Everyone Knows What You Know (12:1-12)

The speech of Job is partly answer and partly summary, as it completes the first round of the discussion. It begins with a sarcastic reference to the friends, and particularly to the speech of Zophar. "No doubt you are the people," Job says, in recognition of their claim to infallible knowledge. Zophar has declared (Job 11:12) that it was highly unlikely that a stupid man (like Job) would "get understanding" (literally, "get a heart," for the heart was regarded as the seat of the intellect). Job indignantly replies that he already has a "heart" (vs. 3) and is at least the mental equal of his counselors.

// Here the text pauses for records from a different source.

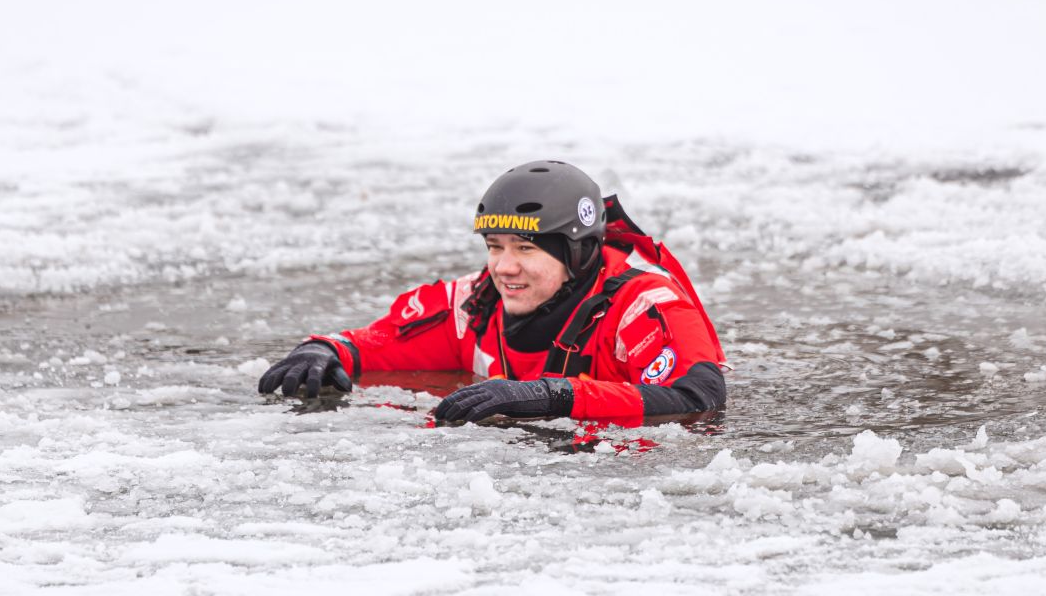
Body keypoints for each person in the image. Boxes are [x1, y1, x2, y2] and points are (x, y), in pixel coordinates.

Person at [258, 160, 727, 425]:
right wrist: (324, 350)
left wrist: (555, 395)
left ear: (579, 252)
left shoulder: (646, 307)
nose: (504, 267)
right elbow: (373, 345)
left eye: (525, 248)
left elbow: (700, 396)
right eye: (494, 247)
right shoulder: (474, 305)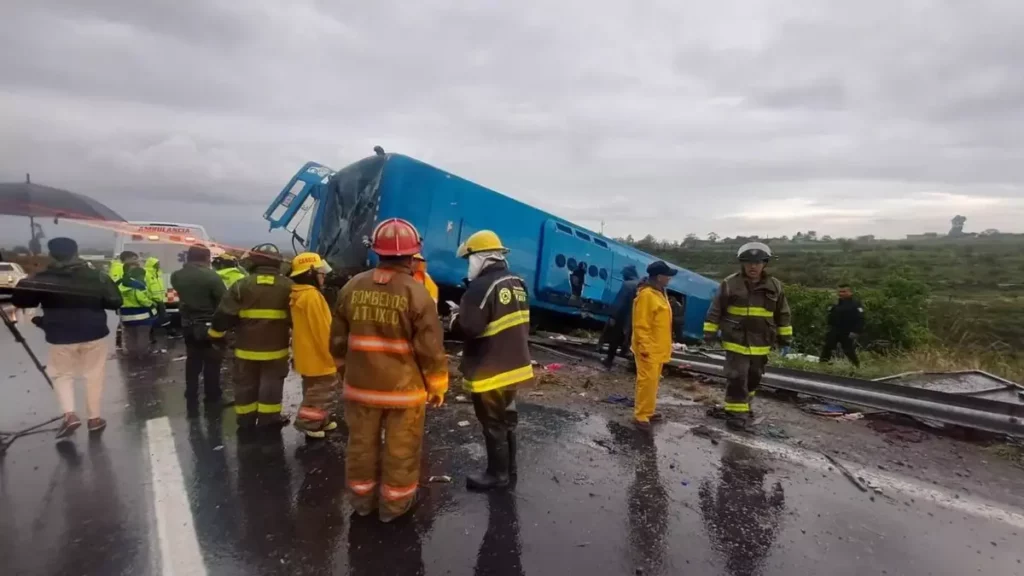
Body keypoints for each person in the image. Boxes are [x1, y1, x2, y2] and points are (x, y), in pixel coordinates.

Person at [331, 218, 448, 522]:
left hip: (360, 388)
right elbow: (430, 350)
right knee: (401, 449)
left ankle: (361, 502)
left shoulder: (351, 287)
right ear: (412, 255)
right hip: (403, 393)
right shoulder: (418, 292)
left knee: (360, 446)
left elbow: (338, 341)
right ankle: (394, 507)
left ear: (376, 251)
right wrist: (437, 386)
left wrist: (345, 371)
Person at [12, 238, 122, 438]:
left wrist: (34, 277)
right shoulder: (96, 276)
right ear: (76, 252)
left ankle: (70, 415)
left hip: (60, 335)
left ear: (51, 254)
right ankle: (95, 419)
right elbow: (115, 301)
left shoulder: (43, 278)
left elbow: (20, 299)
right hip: (93, 332)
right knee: (94, 375)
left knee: (62, 375)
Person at [456, 230, 533, 490]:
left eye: (469, 259)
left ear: (480, 257)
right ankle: (509, 470)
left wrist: (455, 317)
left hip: (490, 368)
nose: (469, 265)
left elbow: (470, 328)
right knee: (507, 418)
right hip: (514, 365)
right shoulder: (517, 282)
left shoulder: (480, 286)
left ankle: (496, 475)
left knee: (492, 421)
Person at [703, 242, 793, 431]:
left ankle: (744, 406)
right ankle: (736, 414)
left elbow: (783, 314)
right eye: (749, 262)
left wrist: (786, 338)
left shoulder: (774, 286)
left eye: (758, 262)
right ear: (742, 264)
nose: (753, 266)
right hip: (736, 340)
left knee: (754, 377)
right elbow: (716, 309)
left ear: (764, 263)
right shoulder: (730, 283)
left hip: (761, 343)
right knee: (737, 376)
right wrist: (709, 333)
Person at [208, 243, 293, 434]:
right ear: (277, 264)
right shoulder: (288, 287)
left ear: (253, 263)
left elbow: (223, 315)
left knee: (245, 383)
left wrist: (215, 335)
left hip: (245, 349)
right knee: (271, 383)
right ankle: (269, 420)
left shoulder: (241, 285)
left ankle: (245, 420)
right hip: (275, 349)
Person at [289, 252, 340, 439]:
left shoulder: (298, 293)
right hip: (319, 357)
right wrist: (333, 354)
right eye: (320, 272)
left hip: (307, 355)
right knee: (321, 392)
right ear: (310, 273)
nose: (323, 275)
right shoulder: (312, 296)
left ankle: (321, 419)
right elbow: (323, 330)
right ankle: (309, 423)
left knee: (313, 390)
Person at [170, 245, 227, 410]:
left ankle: (191, 391)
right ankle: (212, 396)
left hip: (187, 324)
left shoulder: (177, 276)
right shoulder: (211, 277)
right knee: (212, 362)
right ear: (207, 258)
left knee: (193, 359)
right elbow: (223, 302)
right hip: (208, 325)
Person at [631, 261, 677, 431]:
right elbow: (641, 324)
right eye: (667, 275)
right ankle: (641, 415)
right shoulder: (647, 296)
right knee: (646, 381)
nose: (669, 279)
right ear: (659, 277)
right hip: (648, 349)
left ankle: (648, 411)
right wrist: (644, 347)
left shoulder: (658, 293)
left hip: (657, 347)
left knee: (653, 382)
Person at [602, 264, 640, 369]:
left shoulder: (627, 285)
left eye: (624, 274)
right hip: (636, 318)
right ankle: (633, 364)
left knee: (614, 339)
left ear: (628, 274)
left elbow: (619, 302)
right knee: (632, 342)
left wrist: (613, 316)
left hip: (623, 317)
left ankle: (609, 361)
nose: (623, 276)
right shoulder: (641, 285)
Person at [820, 284, 864, 368]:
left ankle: (856, 366)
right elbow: (830, 317)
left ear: (850, 292)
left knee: (848, 350)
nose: (841, 293)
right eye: (840, 291)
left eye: (844, 291)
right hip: (835, 330)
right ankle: (822, 365)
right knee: (827, 347)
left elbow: (861, 319)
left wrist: (856, 331)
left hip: (847, 332)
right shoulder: (837, 304)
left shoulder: (855, 304)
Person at [119, 266, 155, 359]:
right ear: (140, 275)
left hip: (126, 314)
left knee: (130, 335)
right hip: (141, 314)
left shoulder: (120, 284)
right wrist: (151, 304)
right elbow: (142, 299)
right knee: (142, 334)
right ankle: (142, 354)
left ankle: (132, 353)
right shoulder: (138, 285)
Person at [111, 251, 139, 350]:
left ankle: (124, 344)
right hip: (123, 300)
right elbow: (118, 284)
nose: (136, 261)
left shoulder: (124, 268)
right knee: (124, 324)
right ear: (127, 259)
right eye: (134, 258)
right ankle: (123, 345)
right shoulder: (118, 269)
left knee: (126, 323)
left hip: (128, 300)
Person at [144, 256, 168, 353]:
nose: (159, 265)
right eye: (156, 264)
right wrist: (150, 300)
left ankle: (158, 335)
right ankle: (151, 337)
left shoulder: (158, 273)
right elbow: (146, 288)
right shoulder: (147, 274)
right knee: (152, 320)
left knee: (162, 319)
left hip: (160, 300)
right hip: (152, 301)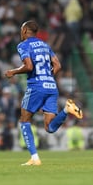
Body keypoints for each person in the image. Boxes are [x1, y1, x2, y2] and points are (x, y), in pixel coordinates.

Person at [5, 20, 83, 166]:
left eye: (22, 29)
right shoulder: (45, 45)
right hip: (51, 86)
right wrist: (47, 77)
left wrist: (13, 72)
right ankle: (67, 109)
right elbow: (58, 65)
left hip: (36, 86)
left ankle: (34, 158)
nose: (21, 32)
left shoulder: (23, 45)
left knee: (24, 120)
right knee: (50, 127)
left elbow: (29, 66)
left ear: (26, 31)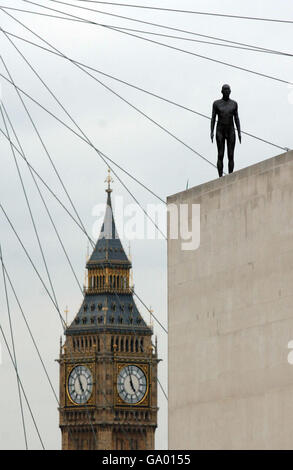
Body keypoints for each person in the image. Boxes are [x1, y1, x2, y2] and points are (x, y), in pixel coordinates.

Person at [211, 84, 241, 177]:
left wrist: (239, 131)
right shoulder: (216, 103)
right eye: (225, 90)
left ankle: (230, 176)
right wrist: (211, 131)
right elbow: (213, 118)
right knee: (220, 154)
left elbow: (236, 118)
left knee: (231, 155)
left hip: (231, 130)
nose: (227, 91)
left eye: (229, 90)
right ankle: (220, 176)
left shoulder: (234, 104)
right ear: (222, 91)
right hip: (220, 130)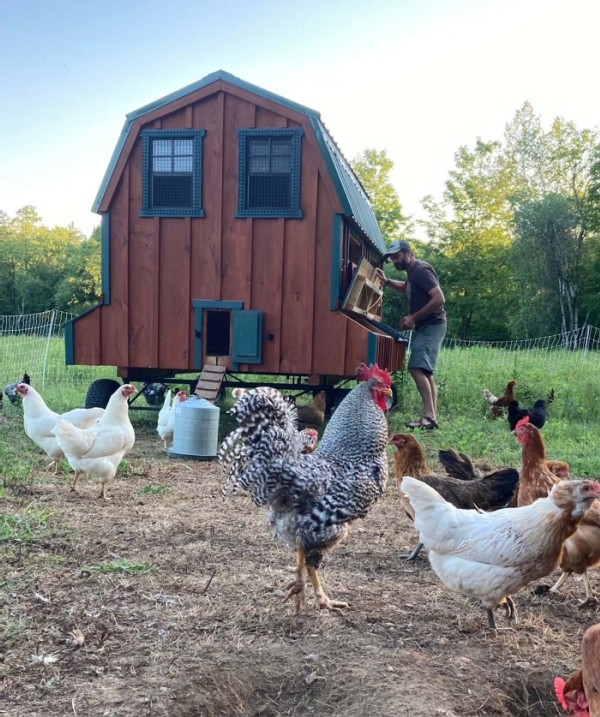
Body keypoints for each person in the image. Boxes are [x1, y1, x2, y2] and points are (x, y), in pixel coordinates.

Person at [375, 240, 446, 430]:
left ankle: (429, 417)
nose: (395, 261)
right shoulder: (412, 273)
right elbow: (406, 287)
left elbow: (439, 298)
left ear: (409, 253)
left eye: (397, 256)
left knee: (416, 368)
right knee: (426, 371)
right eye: (392, 259)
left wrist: (413, 317)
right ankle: (431, 418)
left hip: (432, 324)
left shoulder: (421, 270)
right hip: (428, 325)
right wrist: (388, 282)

Verse 4 is an appeal, made once again, for the friends to consider the true facts in the case, which are the meaningless contradictions of Job’s life. He, the just and blameless man, is now the laughingstock, the symbol of forsakenness and even of God’s judgment. Verse 5 seems to be a side reference to the attitude of the friends, as Job remarks on the way in which ease blinds men to the misfortune of others. The last line of the verse may be translated, "a blow for those whose feet slip," meaning that the friends’ position of security impels them to join in the common practice of hitting a man when he is down. Verse 6 is a repetition of Job’s basic contention (ch. 9) that wickedness is not punished by God, or that his actions are indiscriminate. The last line of the verse probably refers to idolatry.

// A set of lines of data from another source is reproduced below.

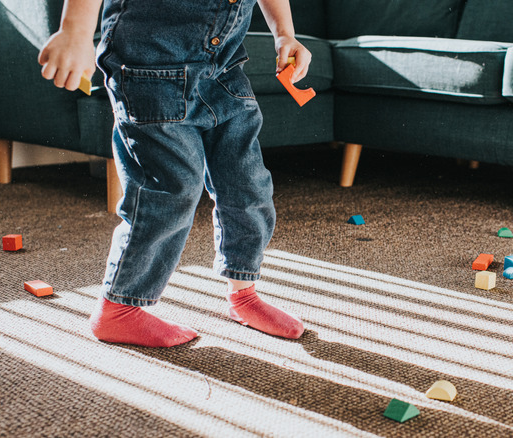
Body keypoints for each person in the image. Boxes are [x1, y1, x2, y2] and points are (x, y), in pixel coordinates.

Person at [38, 0, 310, 347]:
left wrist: (284, 34)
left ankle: (243, 293)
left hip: (223, 70)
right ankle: (118, 308)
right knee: (170, 191)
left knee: (248, 184)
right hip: (149, 73)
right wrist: (75, 31)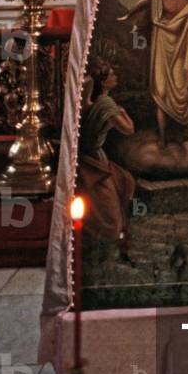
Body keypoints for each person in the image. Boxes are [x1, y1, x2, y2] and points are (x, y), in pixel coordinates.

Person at [120, 0, 188, 143]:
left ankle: (183, 136)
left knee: (183, 90)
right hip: (163, 46)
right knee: (161, 91)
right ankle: (162, 137)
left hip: (184, 49)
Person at [78, 60, 136, 254]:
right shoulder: (106, 103)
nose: (115, 77)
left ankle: (119, 236)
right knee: (109, 206)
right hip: (95, 159)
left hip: (90, 157)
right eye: (111, 75)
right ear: (103, 82)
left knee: (125, 182)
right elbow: (128, 129)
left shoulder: (93, 101)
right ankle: (113, 236)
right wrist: (125, 113)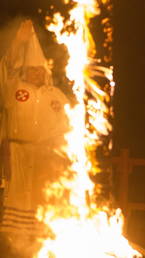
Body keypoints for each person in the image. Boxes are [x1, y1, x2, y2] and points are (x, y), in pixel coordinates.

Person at [0, 19, 69, 256]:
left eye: (41, 69)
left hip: (45, 157)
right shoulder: (13, 88)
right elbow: (7, 65)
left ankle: (39, 248)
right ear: (25, 70)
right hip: (17, 153)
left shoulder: (56, 95)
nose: (37, 73)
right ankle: (12, 247)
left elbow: (69, 127)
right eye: (33, 69)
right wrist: (19, 41)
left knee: (42, 202)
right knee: (18, 198)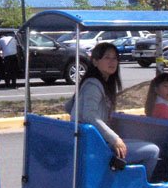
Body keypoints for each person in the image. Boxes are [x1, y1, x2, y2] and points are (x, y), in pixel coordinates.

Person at [65, 42, 160, 180]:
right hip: (95, 147)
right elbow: (89, 115)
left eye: (115, 58)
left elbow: (69, 107)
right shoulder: (93, 85)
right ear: (95, 62)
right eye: (107, 57)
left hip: (92, 142)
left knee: (142, 143)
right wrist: (114, 138)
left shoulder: (95, 82)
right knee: (152, 150)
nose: (112, 62)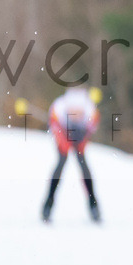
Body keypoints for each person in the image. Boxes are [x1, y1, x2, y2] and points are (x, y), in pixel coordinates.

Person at [41, 87, 102, 223]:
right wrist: (65, 142)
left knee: (84, 168)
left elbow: (93, 125)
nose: (76, 115)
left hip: (80, 137)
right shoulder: (59, 108)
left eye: (79, 113)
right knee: (61, 164)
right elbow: (54, 125)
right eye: (73, 112)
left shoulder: (90, 109)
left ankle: (94, 206)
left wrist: (83, 136)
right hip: (63, 135)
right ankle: (48, 205)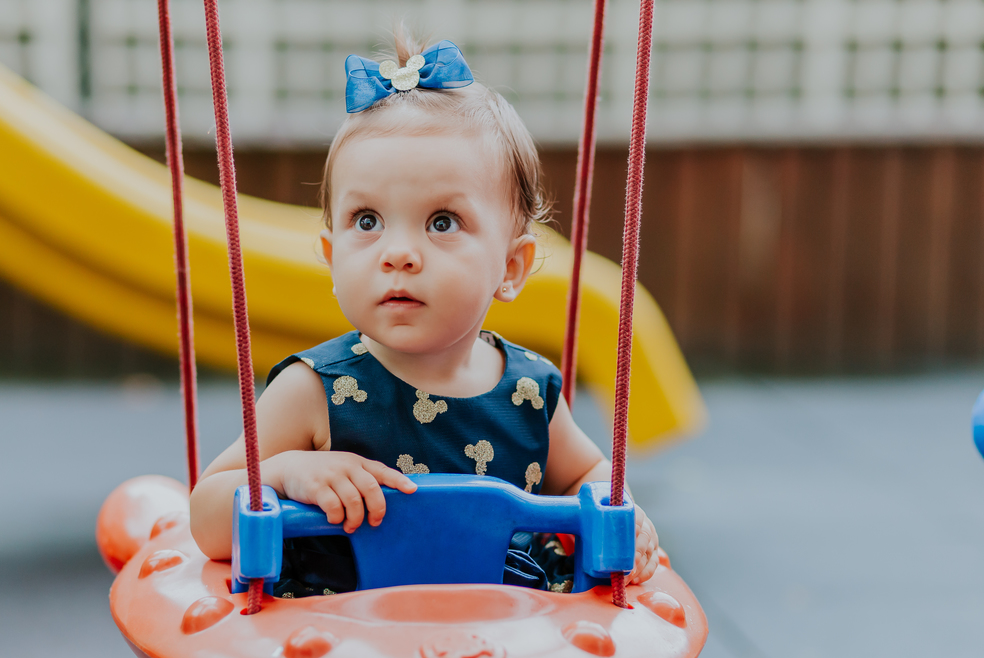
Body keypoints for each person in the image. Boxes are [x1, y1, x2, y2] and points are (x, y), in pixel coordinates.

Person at [190, 30, 659, 600]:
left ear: (511, 266)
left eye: (441, 222)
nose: (398, 253)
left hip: (509, 647)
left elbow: (589, 479)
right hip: (342, 652)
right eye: (367, 221)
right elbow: (207, 517)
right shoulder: (314, 391)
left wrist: (624, 513)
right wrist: (284, 475)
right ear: (332, 257)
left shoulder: (531, 394)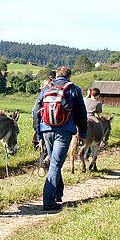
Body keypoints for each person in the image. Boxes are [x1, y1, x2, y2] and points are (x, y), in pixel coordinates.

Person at [32, 66, 87, 211]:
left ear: (56, 76)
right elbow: (81, 113)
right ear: (69, 77)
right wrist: (83, 134)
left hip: (46, 130)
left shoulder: (46, 88)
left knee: (55, 162)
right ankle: (49, 201)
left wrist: (38, 133)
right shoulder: (73, 89)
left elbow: (35, 111)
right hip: (64, 131)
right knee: (56, 163)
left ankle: (57, 193)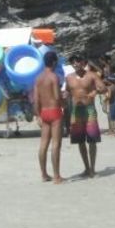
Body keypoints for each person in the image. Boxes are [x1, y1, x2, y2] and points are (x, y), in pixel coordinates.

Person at [66, 54, 106, 178]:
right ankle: (86, 167)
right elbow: (67, 92)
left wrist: (95, 91)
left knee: (92, 140)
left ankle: (93, 169)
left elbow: (103, 88)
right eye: (73, 61)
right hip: (76, 111)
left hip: (89, 109)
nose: (75, 63)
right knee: (80, 141)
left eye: (77, 60)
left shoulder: (91, 75)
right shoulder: (69, 77)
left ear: (83, 62)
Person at [34, 50, 64, 183]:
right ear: (54, 62)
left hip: (44, 112)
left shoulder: (38, 78)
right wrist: (65, 99)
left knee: (43, 144)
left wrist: (38, 115)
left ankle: (44, 174)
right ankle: (56, 176)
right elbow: (57, 97)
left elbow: (36, 99)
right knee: (56, 144)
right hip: (54, 111)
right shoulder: (54, 77)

Job further maintains that it is perfectly obvious that what has happened is the doing of the Lord, that it is not accidental. Whether he means his own calamity or the relative security of the wicked and the idolatrous (vs. 6) is not clear. At any rate, he regards it as a commonplace of knowledge, apparent in the very order of nature, and so not to be argued. The last part of verse 9 is a parallel to Isaiah 41:20, and includes the single use of the divine name, "Yahweh" (English, "Lord"), in the speeches themselves (see comment on ch. 28). Because of this it has sometimes been suggested that the entire section (vss. 7-12) is out of place here, and that in fact it sounds more like one of the friends than like Job. Such a view is supported by the difficulty of verse 12 as it stands, since it is hardly likely that Job would here admit the wisdom of his elder friends (see the remark of Eliphaz on their greater age in Job 15:10). But verse 12 may well be a sarcastic question, or, better, a quotation in preparation for the thought of verse 13. Thus Job would be parodying the claims of the friends and denying them any special wisdom.

Verses 13-25

I Also Know the Wisdom and Power of God (12:13-25)

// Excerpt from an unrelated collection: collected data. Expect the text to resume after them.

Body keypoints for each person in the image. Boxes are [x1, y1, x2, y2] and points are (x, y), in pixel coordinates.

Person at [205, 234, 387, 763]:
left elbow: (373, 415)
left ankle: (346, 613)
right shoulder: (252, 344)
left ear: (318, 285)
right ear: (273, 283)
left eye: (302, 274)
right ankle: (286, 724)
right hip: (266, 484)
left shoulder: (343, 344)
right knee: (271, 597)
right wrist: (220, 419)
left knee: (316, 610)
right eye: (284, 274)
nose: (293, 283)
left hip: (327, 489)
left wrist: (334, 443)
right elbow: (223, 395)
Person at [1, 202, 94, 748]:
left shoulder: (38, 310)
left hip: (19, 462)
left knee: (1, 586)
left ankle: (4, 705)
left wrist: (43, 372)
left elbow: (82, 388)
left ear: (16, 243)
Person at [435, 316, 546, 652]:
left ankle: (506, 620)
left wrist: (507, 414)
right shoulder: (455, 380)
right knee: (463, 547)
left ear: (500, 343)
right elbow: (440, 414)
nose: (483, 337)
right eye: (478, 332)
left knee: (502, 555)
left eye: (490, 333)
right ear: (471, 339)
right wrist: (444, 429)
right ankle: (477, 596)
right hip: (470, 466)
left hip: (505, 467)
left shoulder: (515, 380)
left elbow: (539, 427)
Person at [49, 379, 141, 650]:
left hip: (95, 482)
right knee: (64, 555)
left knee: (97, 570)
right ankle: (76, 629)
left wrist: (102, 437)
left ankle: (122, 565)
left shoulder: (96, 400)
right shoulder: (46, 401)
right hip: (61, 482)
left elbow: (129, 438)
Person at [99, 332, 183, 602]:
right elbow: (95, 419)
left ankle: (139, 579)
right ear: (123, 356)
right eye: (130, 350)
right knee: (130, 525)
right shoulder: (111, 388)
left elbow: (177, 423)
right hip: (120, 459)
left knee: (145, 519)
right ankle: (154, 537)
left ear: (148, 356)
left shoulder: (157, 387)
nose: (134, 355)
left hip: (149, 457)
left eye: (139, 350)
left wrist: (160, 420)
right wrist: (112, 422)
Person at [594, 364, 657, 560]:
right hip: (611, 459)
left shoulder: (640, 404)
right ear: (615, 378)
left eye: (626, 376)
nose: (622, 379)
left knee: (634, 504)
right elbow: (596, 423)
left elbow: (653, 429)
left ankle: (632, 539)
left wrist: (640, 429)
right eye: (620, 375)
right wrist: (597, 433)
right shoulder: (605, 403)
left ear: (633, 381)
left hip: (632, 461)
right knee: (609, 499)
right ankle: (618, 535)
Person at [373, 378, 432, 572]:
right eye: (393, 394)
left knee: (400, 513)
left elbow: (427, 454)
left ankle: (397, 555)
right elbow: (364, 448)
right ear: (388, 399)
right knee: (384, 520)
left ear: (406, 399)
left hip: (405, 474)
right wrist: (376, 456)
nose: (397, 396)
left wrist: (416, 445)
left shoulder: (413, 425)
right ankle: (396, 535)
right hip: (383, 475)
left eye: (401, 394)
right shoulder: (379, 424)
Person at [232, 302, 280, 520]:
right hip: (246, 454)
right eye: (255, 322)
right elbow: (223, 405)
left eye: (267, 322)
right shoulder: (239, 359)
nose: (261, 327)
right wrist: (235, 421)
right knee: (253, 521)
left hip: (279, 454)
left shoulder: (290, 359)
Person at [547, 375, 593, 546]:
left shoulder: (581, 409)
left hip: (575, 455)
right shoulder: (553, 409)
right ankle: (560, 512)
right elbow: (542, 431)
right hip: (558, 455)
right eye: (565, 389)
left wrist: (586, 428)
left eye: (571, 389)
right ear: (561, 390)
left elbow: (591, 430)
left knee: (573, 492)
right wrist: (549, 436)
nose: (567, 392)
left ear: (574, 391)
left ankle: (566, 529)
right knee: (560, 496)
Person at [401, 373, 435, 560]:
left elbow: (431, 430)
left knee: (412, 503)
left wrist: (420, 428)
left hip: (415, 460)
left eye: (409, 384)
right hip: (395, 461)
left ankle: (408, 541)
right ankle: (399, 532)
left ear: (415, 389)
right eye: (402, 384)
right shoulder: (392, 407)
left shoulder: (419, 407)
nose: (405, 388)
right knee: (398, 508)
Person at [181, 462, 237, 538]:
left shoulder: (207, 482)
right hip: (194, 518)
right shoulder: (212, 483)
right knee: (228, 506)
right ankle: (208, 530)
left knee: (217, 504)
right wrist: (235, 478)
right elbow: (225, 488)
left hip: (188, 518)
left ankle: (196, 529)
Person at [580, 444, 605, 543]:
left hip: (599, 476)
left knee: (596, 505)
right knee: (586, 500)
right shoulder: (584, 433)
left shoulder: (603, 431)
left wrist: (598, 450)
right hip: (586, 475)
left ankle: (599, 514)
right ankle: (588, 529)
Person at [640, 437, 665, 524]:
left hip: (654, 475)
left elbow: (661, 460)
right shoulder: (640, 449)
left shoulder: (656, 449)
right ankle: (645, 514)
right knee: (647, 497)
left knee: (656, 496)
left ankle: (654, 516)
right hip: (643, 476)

In contrast to the kind of wisdom the friends claim (and which Job abhors) he asserts that with God alone are wisdom and power (vs. 13; although the word "God" does not appear, the pronoun is emphatic). This basic fact is then elaborated in a description of the working of God’s power and the incomprehensibility of his wisdom. Detailed comment is not necessary here, as the illustrations cited are clear enough. God’s mighty acts are seen, for example, in droughts and floods (vs. 15), in the overthrow of human authorities (vss. 17-19, 21), in the reversals of national fortunes (vs. 23), and even in God’s penetration of and control of the realms of darkness and mystery (vs. 22).

This recital, with its overtones of actual submission to apparent unreasoning, and unreasonable, activity of God, is not to be taken as an indication that Job has reversed his position. As the following chapter makes clear, he is unchanged in the basic protest he would make. Here he simply attempts to establish a common ground with the friends, that the argument may proceed.